> _DATA SECTION_

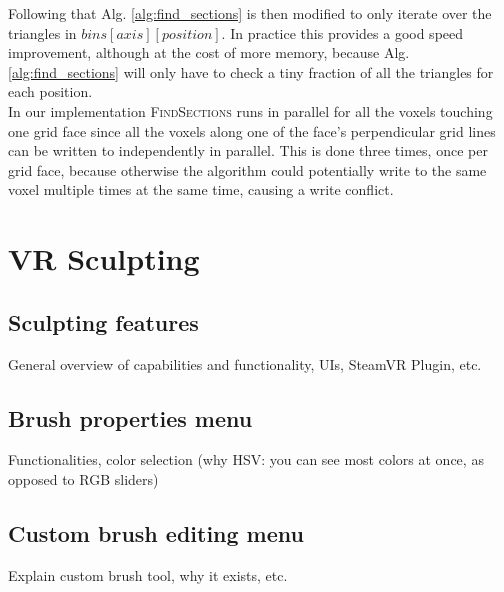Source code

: Following that Alg. \ref{alg:find_sections} is then modified to only iterate over the triangles in $bins[axis][position]$.
In practice this provides a good speed improvement, although at the cost of more memory, because Alg. \ref{alg:find_sections} will
only have to check a tiny fraction of all the triangles for each position.\\
In our implementation \textsc{FindSections} runs in parallel for all the voxels touching one grid face since all the voxels along one
of the face's perpendicular grid lines can be written to independently in parallel. This is done three times, once per grid face, because otherwise the algorithm could potentially write to the same voxel multiple times at the same time, causing a write conflict.

\section{VR Sculpting}

\subsection{Sculpting features}
General overview of capabilities and functionality, UIs, SteamVR Plugin, etc.

\subsection{Brush properties menu}
Functionalities, color selection (why HSV: you can see most colors at once, as opposed to RGB sliders)

\subsection{Custom brush editing menu}
Explain custom brush tool, why it exists, etc.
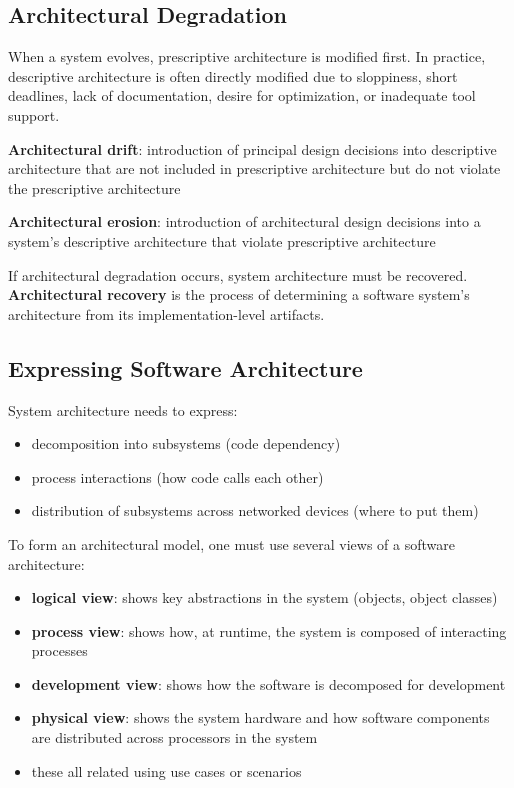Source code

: \documentclass[11pt]{article}
\begin{document}
\subsection{Architectural Degradation}
\label{sec:orgbd5f7ad}

When a system evolves, prescriptive architecture is modified first. In practice, descriptive architecture is often directly modified due to sloppiness, short deadlines, lack of documentation, desire for optimization, or inadequate tool support.

\textbf{Architectural drift}: introduction of principal design decisions into descriptive architecture that are not included in prescriptive architecture but do not violate the prescriptive architecture

\textbf{Architectural erosion}: introduction of architectural design decisions into a system's descriptive architecture that violate prescriptive architecture

If architectural degradation occurs, system architecture must be recovered.
\textbf{Architectural recovery} is the process of determining a software system's architecture from its implementation-level artifacts.
\subsection{Expressing Software Architecture}
\label{sec:org1421cb7}

System architecture needs to express:
\begin{itemize}
\item decomposition into subsystems (code dependency)
\item process interactions (how code calls each other)
\item distribution of subsystems across networked devices (where to put them)
\end{itemize}

To form an architectural model, one must use several views of a software architecture:
\begin{itemize}
\item \textbf{logical view}: shows key abstractions in the system (objects, object classes)
\item \textbf{process view}: shows how, at runtime, the system is composed of interacting processes
\item \textbf{development view}: shows how the software is decomposed for development
\item \textbf{physical view}: shows the system hardware and how software components are distributed across processors in the system
\item these all related using use cases or scenarios
\end{itemize}
\end{document}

> _WHAT THE EXERCISE ASKS_
Set down only the lines running from the line with "violate prescriptive architecture" to the end of the entries above, both included, exactly as they stand.

> _EXERCISE RESPONSE_
\textbf{Architectural erosion}: introduction of architectural design decisions into a system's descriptive architecture that violate prescriptive architecture

If architectural degradation occurs, system architecture must be recovered.
\textbf{Architectural recovery} is the process of determining a software system's architecture from its implementation-level artifacts.
\subsection{Expressing Software Architecture}
\label{sec:org1421cb7}

System architecture needs to express:
\begin{itemize}
\item decomposition into subsystems (code dependency)
\item process interactions (how code calls each other)
\item distribution of subsystems across networked devices (where to put them)
\end{itemize}

To form an architectural model, one must use several views of a software architecture:
\begin{itemize}
\item \textbf{logical view}: shows key abstractions in the system (objects, object classes)
\item \textbf{process view}: shows how, at runtime, the system is composed of interacting processes
\item \textbf{development view}: shows how the software is decomposed for development
\item \textbf{physical view}: shows the system hardware and how software components are distributed across processors in the system
\item these all related using use cases or scenarios
\end{itemize}
\end{document}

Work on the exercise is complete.